Noctilucent clouds in Wismar, Germany. They appear blue at higher elevations and become white at lower elevations. The black spots in the center and lower right corner are normal tropospheric clouds that are no longer catching light from the sun. Institute of Atmospheric Physics

A new study bolsters the theory that human-caused climate change is making it easier to see a rare kind of cloud that is known for brightening up the sky just after sunset or just before sunrise, researchers said.

The glimmering noctilucent, or “night-shining,” clouds are the highest clouds in earth’s atmosphere, forming in the middle atmosphere (mesosphere), around 50 miles above earth’s surface.

They form when water vapor freezes and forms ice crystals, researchers said.

Researchers used computer simulations to model the Northern Hemisphere’s atmosphere and noctilucent clouds from 1871 to 2008, according to the study, which was published last week in the journal Geophysical Research Letters.


The study suggested that increased methane emissions — added to the atmosphere by humans extracting and burning fossil fuels — have increased water vapor concentrations in the mesosphere by about 40 percent since the late 1800s.

Franz-Josef Lübken, lead author of the study and an atmospheric scientist at the Leibniz Institute of Atmospheric Physics in Kühlungsborn, Germany, said you can only see noctilucent clouds under certain conditions:

■  It has to be summertime.

■  You have to be at mid- to high latitudes. (Boston, at 42 degrees, is too far to the south except for extremely rare instances, he said. But northern Germany, which is in the upper 50s and where Lübken’s institute is located, is better.)

■  The sun must be several degrees below the horizon (one to two hours after sunset or before sunrise).

DATA SHOWN:

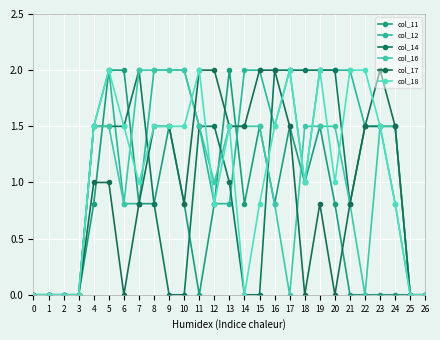

Is it true that col_14 equals 0.9 at 6?

False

SET OF TASKS:
1) Copy the noctilucent clouds article word for word from "The study suggested" to "or before sunrise).".
2) According to the noctilucent clouds article, about how far above earth's surface do these clouds form?
3) Go on writing the noctilucent clouds article from the point where it stops.
The lines come from a different source than the article on noctilucent clouds.

ACTIVITY ANSWERS:
1)
The study suggested that increased methane emissions — added to the atmosphere by humans extracting and burning fossil fuels — have increased water vapor concentrations in the mesosphere by about 40 percent since the late 1800s.

Franz-Josef Lübken, lead author of the study and an atmospheric scientist at the Leibniz Institute of Atmospheric Physics in Kühlungsborn, Germany, said you can only see noctilucent clouds under certain conditions:

■  It has to be summertime.

■  You have to be at mid- to high latitudes. (Boston, at 42 degrees, is too far to the south except for extremely rare instances, he said. But northern Germany, which is in the upper 50s and where Lübken’s institute is located, is better.)

■  The sun must be several degrees below the horizon (one to two hours after sunset or before sunrise).

2) Around 50 miles above earth's surface.

3)
Lübken said noctilucent clouds are “somewhat blue-ish,” and they’re not anything that would startle anyone.

“They are probably not so spectacular that everybody would identify them immediately,” Lübken said.

Humans first reported observing the clouds in 1885, two years after Indonesia’s Krakatoa volcano spewed large amounts of water vapor in the air, the study said.

Sightings of the clouds became more common during the 20th century, which made scientists wonder if humans were the culprit.


Gary Thomas, an atmospheric scientist who is a professor emeritus at the University of Colorado, Boulder, was one of the authors of the first study to suggest that noctilucent clouds were on the rise because of human effects on the environment.

“I concur almost totally in the results of the Lübken paper,” Thomas said. “It is inescapable that we are changing the atmosphere. This is just another manifestation of global change, and actually something that non-scientists can appreciate because these clouds are a brilliant and obvious reminder of these changes.”

“I have to be grateful that our ideas have held up,” he said.

Lübken said people can expect noctilucent clouds to become more visible with time, and it’s not clear whether they will ultimately have some effect on the world below.

“Whether thicker, more visible noctilucent clouds could influence earth’s climate themselves is the subject of future research,” Lübken said.